Doğulu bakışla batılı bakışı karşılaştırır Tanpınar. Doğunun o kendine özgü durağanlığının karşısına batının merakını, devingenliğini, akıl yürütmesini, değiştirmesini koyar. Burada elbette dinsel, geleneksel değerler ve coğrafya söz konusudur. Özellikle imparatorluk olarak Anadolu’ya yerleşirken doğulu özelliklerimizi yanımızda taşıdığımız gerçeğini unutmamak gerekiyor. Sadece dinsel anlamda değil, gelenekler görenekler anlamında da Anadolu’ya taşıdığımız kültürel kimlik kodu “biat etme”dir, “kul” olmadır. Bunun İslami değerlerin içinde yer alan “ümmet” fikriyle birleşmesi Tanpınar’ın tespitinin ne kadar yerinde olduğunu gösterecektir. Kaderci anlayış, sorgulamayan, sormayan, inanan, teslim olan yapı ümmet inancıyla birleşince verili olanla yetinecek, değiştirmek için çaba göstermenin gereksizliğine inanacaktır. Yaşama ilişkin kültürel kodlarını da buna göre düzenleyecektir. Burada elbette bütün doğu toplumları farklı açılarla ele alınabilir. Durağanlığın, yavaşlığın, kabullenmenin, değişime kapalı olmanın ya da değişimi zorlukla benimsemenin,  doğunun kültürel kimliğinin özellikli yanları olduğunu söyleyebiliriz. Bu aynı zamanda bizim geleneksel yaşama kültürümüzün, geleneksel kimliğimizin de en önemli özelliğidir.

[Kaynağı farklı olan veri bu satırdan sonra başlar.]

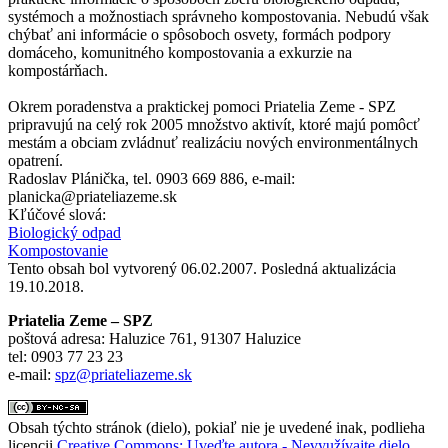
systémoch a možnostiach správneho kompostovania. Nebudú však
chýbať ani informácie o spôsoboch osvety, formách podpory
domáceho, komunitného kompostovania a exkurzie na
kompostárňach.
Okrem poradenstva a praktickej pomoci Priatelia Zeme - SPZ
pripravujú na celý rok 2005 množstvo aktivít, ktoré majú pomôcť
mestám a obciam zvládnuť realizáciu nových environmentálnych
opatrení.
Radoslav Plánička, tel. 0903 669 886, e-mail:
planicka@priateliazeme.sk
Kľúčové slová:
Biologický odpad
Kompostovanie
Tento obsah bol vytvorený 06.02.2007. Posledná aktualizácia
19.10.2018.
Priatelia Zeme – SPZ
poštová adresa: Haluzice 761, 91307 Haluzice
tel: 0903 77 23 23
e-mail:
spz@priateliazeme.sk
Obsah týchto stránok (dielo), pokiaľ nie je uvedené inak, podlieha
licencii
Creative Commons: Uveďte autora - Nevyužívajte dielo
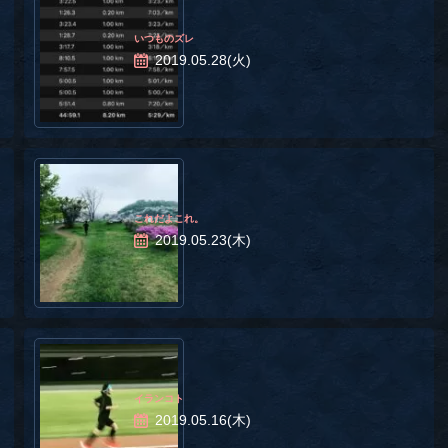
いつものズレ
2019.05.28(火)
これだよこれ。
2019.05.23(木)
イランコト
2019.05.16(木)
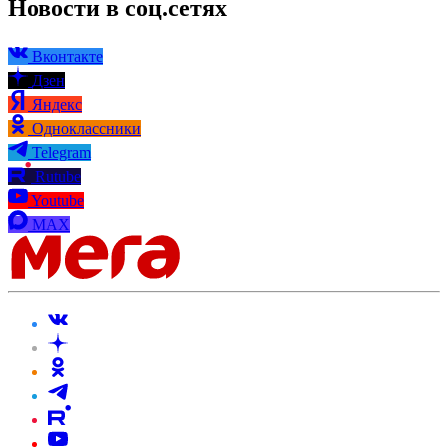
Новости в соц.сетях
Вконтакте
Дзен
Яндекс
Одноклассники
Telegram
Rutube
Youtube
MAX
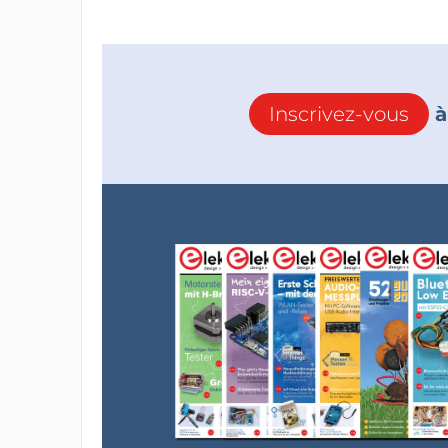
Inscrivez-vous
à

İmparatorlukta ve hatta imparatorluk artığı olduğunda Türk insanının geleneksel ve dinsel değerlere tutsak edilmesi sonucunda Batının birey olma düşüncesi bu coğrafyada kendini gösterememiştir. Kulluk düşüncesi, batıda izlediği değişim sancısını, sorgulamaları ve köktenci değişimi bu topraklarda izlememiştir. Batının yaşadığı Rönesans, Aydınlanma Çağı, endüstri devrimi, modern çağ, bireyleşme doğuda aynı koşutlukla yaşanmamıştır.

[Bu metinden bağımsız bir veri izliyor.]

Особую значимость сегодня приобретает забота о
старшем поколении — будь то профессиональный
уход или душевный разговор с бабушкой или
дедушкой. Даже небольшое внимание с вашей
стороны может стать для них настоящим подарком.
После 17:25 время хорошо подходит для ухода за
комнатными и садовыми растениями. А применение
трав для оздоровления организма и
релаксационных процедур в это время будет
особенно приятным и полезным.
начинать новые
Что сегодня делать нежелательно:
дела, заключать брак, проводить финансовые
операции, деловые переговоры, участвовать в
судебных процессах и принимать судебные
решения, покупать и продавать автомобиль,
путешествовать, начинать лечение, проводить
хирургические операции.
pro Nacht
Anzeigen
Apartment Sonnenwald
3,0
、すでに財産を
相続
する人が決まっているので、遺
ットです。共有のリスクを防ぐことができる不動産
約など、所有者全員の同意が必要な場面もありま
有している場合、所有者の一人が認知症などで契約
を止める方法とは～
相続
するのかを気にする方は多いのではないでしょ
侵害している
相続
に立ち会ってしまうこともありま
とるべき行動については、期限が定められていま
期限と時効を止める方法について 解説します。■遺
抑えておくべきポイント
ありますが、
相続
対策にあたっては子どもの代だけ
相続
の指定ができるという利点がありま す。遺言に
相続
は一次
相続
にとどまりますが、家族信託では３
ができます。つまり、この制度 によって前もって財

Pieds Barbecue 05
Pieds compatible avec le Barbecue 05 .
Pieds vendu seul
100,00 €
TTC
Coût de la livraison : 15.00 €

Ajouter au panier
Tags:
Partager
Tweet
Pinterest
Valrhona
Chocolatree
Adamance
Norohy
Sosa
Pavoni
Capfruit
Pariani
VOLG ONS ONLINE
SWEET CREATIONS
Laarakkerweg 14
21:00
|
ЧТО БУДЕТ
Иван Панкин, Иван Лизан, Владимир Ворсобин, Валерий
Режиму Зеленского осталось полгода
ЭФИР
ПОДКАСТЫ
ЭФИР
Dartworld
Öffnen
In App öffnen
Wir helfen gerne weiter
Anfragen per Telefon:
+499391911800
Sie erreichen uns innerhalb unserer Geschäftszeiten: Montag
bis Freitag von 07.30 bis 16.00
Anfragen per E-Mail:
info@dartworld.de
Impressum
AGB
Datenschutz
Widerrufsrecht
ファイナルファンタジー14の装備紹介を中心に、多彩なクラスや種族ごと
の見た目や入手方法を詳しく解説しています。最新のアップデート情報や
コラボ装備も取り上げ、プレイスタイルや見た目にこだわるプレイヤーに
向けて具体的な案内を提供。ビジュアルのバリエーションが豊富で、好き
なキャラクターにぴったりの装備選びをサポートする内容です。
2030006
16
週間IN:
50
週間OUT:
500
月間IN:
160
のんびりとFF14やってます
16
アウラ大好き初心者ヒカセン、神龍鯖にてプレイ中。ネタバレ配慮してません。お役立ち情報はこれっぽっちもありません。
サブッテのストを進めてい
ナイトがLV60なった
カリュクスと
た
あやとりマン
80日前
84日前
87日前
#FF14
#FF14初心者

Bizde Batılılaşma düşüncesi Tanzimat’la birlikte yoğun olarak yaşanmaya başlayacaktır. Ama İlber Ortaylı’nın tanımlamasıyla “iç yapısında bir gelişme olmayan, endüstrileşemeyen toplumun üst yapısal modernleşmesi, kültür anarşisi denilen olayı yaratmıştır. Üst yapıdaki değişimler, eski yaşam biçimleri değişmeyen geniş kitleleri, onların sözcülerini rahatsız eder.”  Burada hemen şunu da eklemek gerek, o dönem aydınlarının da değişimi tam olarak anlayabildikleri tartışma konusudur. Neredeyse tamamının Fransa’ya gittiğini, uzun yıllar Fransa’da yaşadığını ama Batı’nın özdeki değişimini çok da iyi kavrayıp kendi toplumlarına tanıtamadıklarını söyleyebilir miyiz?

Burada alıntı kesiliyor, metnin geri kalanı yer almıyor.